You could say that this whole plan sounds like a kind of sick preservation of the ego; but is it really worse in any major way than just having kids? This system, when compared to regular genetic line inheritance, could potentially work to reduce inherited privilege and reduce social disparity to some extent. Any qualified interested person could in many ways deserve my inheritance more than any kids I might have. But, critically, the position need not even go to the best qualified person available according to objective metrics (such as past studies or quality of work). Perhaps it can and should more often go to a person that is potentially good but unproven — less privileged than others. Someone that didn’t inherit their way to a good school in a first world country, or that wasn’t able to attend school for some reason. This would be partly about leveling the ground. This way, no matter what this is prompted by at some unconscious level, it would benefit someone that can be said to deserve a better chance. The main motivation may not even matter in the big scheme of things.

You could say that this is evil because, as I mentioned before, you can save a life with 3000 USD. Why not donate it all when I die and save as many lives as possible? Well, doing this was my previous plan. And perhaps that one is better in the end; I might just do that instead. But I do plan on giving away part of the money this way (as I mentioned earlier, only the bulk of the money would go to the foundation when I die). I believe this could be the better decision in the long term.
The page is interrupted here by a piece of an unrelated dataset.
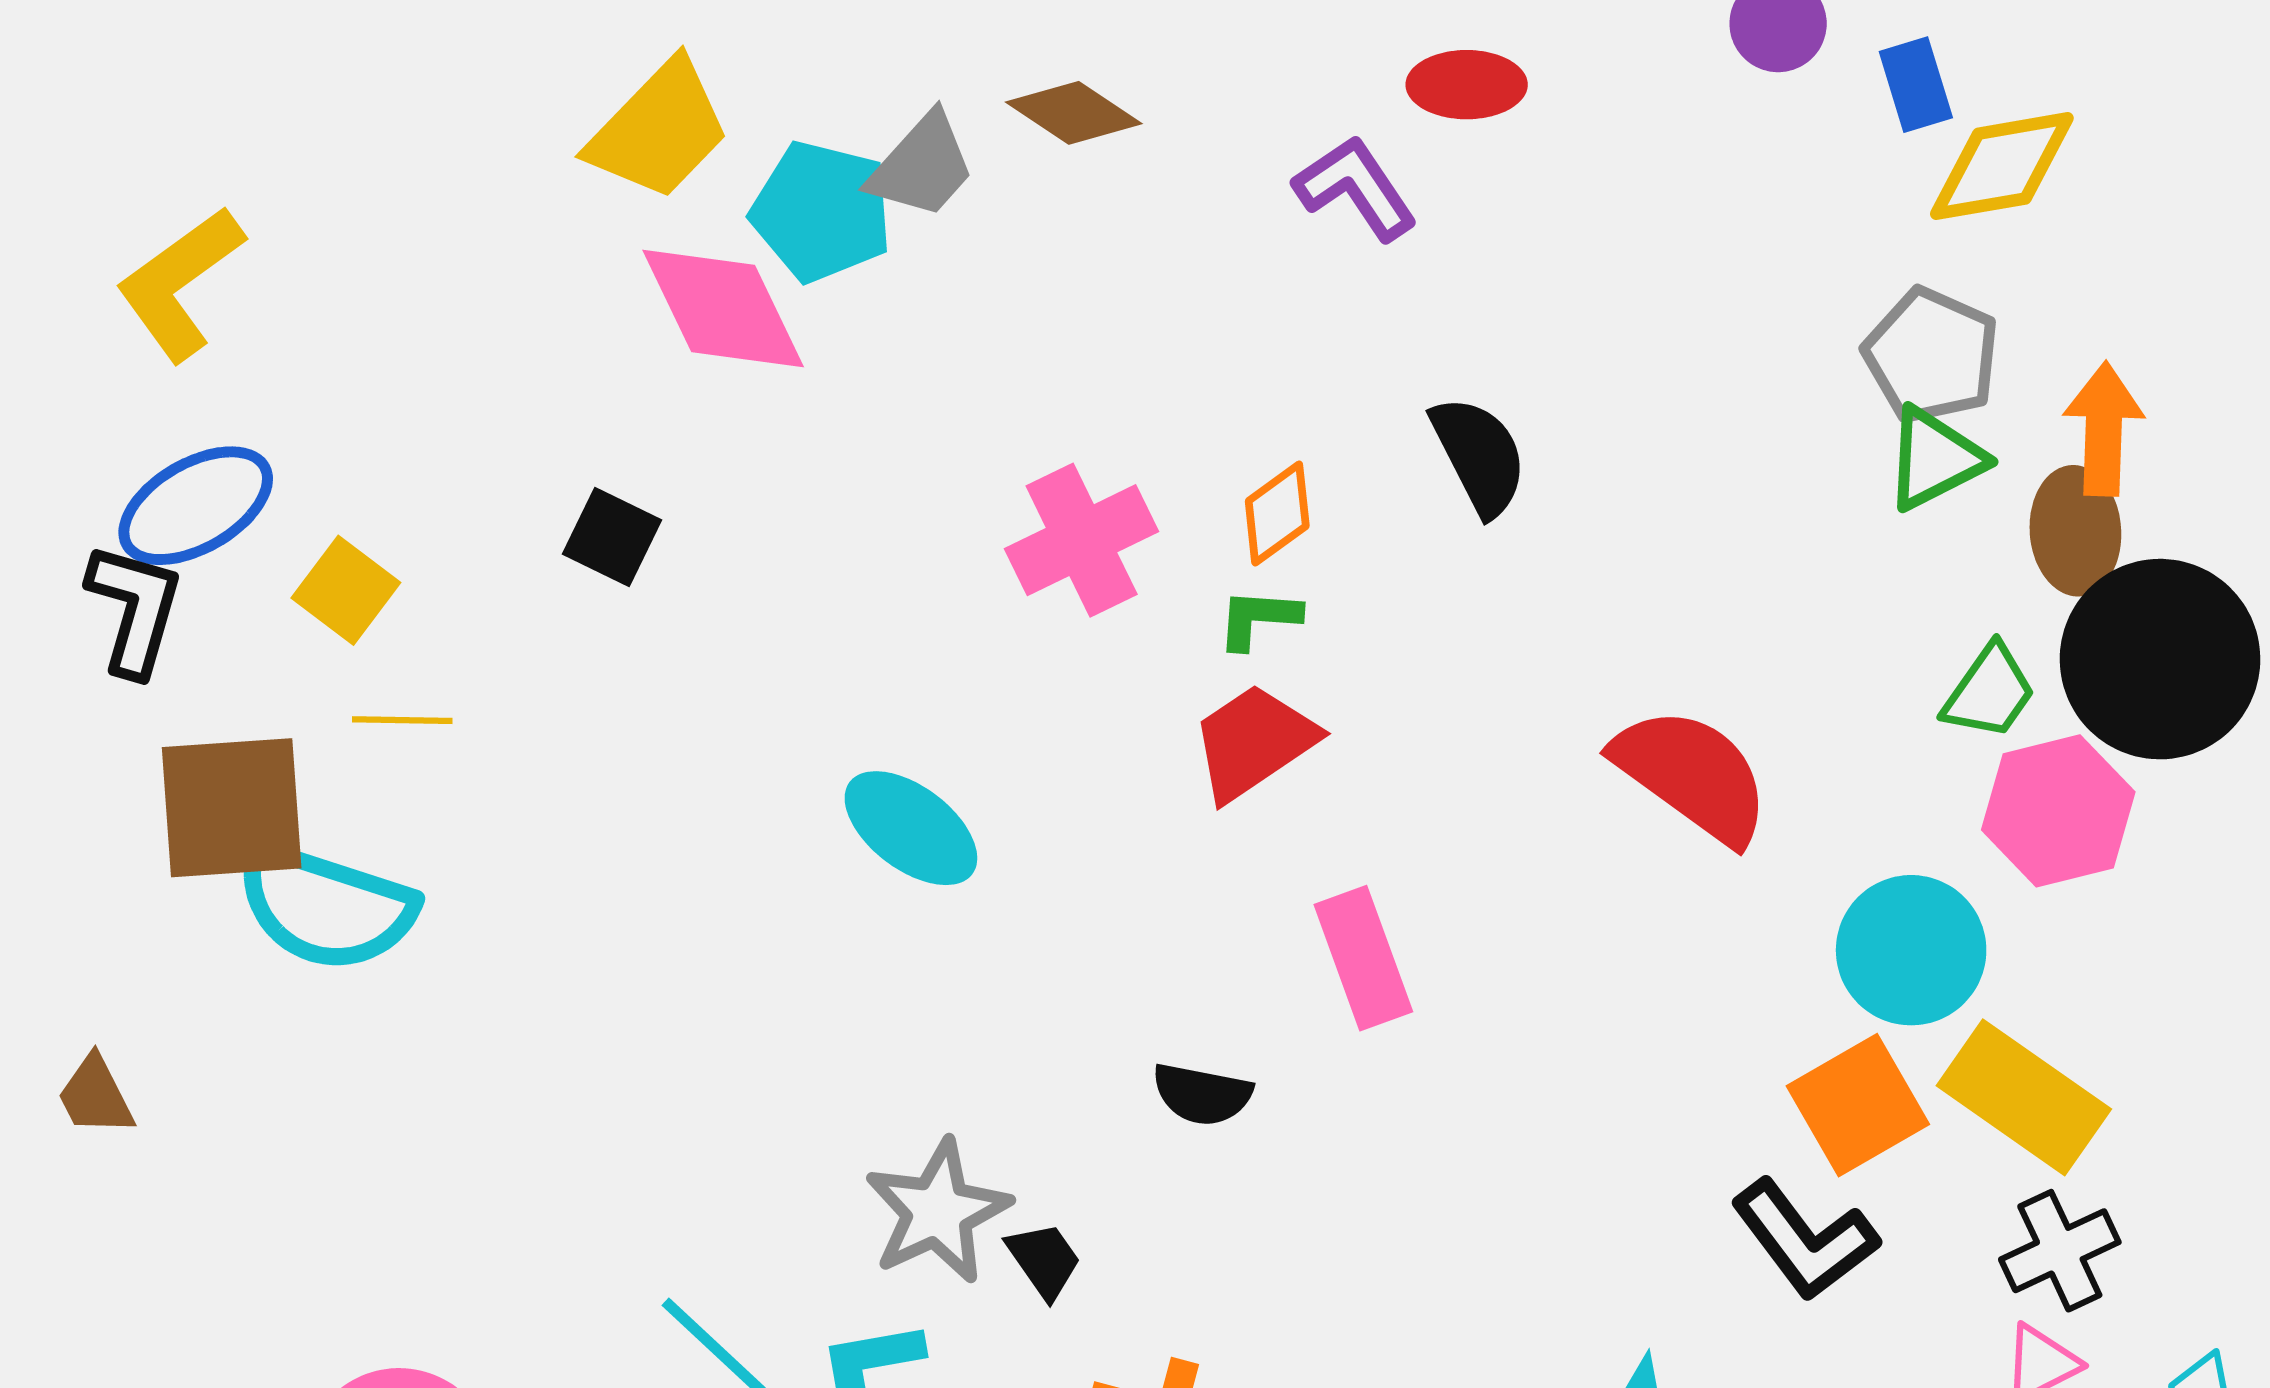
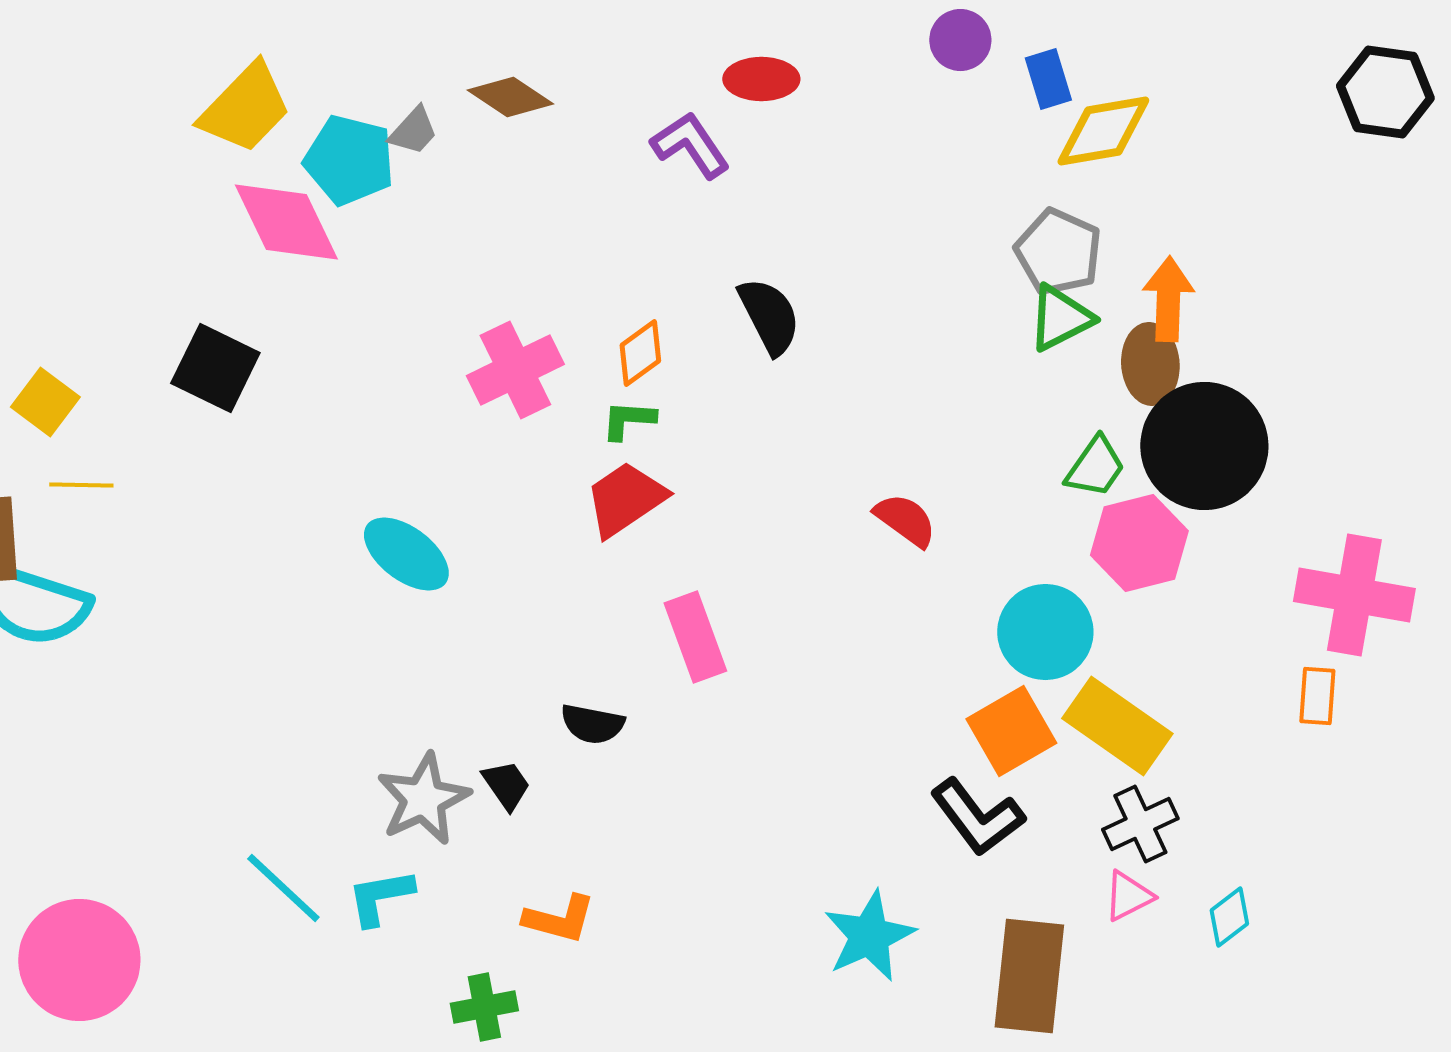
gray trapezoid: (922, 166) -> (413, 131), size x0.7
black square: (612, 537) -> (215, 368), size x1.4
red semicircle: (1692, 775) -> (905, 520), size x0.6
black trapezoid: (1044, 1260) -> (506, 785), moved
Think about it: if I do this and the idea ever catches on (the probability of which is astronomically and comically low, but probably non zero after I post this on the internet and it gets crawled by archive.org), there’s potential for lots of people effectively donating a fraction of their wealth to charity in the same way. Also, some percentage of them would be living in some hopefully constructive way. They may focus on ethical, technological or cultural advances that in the long term reduce the need for charity. Hopefully eventually eliminate the need for it altogether. Enacting my plan would then be a way of preserving an idea that is potentially useful in the (granted, optimistic) limit.

Of course other people doing this could set up their own rules. Foundations already exist; I haven’t invented them. But this particular kind of foundation, which in some way preserves and furthers personal goals, could end up being something new. People may tinker with the core idea a bit: change the fraction they donate and use the rest to set up more heavily goal-oriented stipends, for example. Reward different kinds of behaviour.

As long as they keep the essentials of the idea (no luxury, pursue life with curiosity, try to do something with your freedom, help people), I’d like to call the group of people doing this Flancia. Whatever they build while they pursue this lifestyle becomes part of Flancia, too.

I am privileged (and lucky, which is another name for privilege), but perhaps not particularly talented. Whatever I try, I am more likely to fail than not. But I like to think that people will come after me that will be better at this — they’ll perhaps achieve what I only tried to do. Or at least they’ll give it their all and best. And help each other.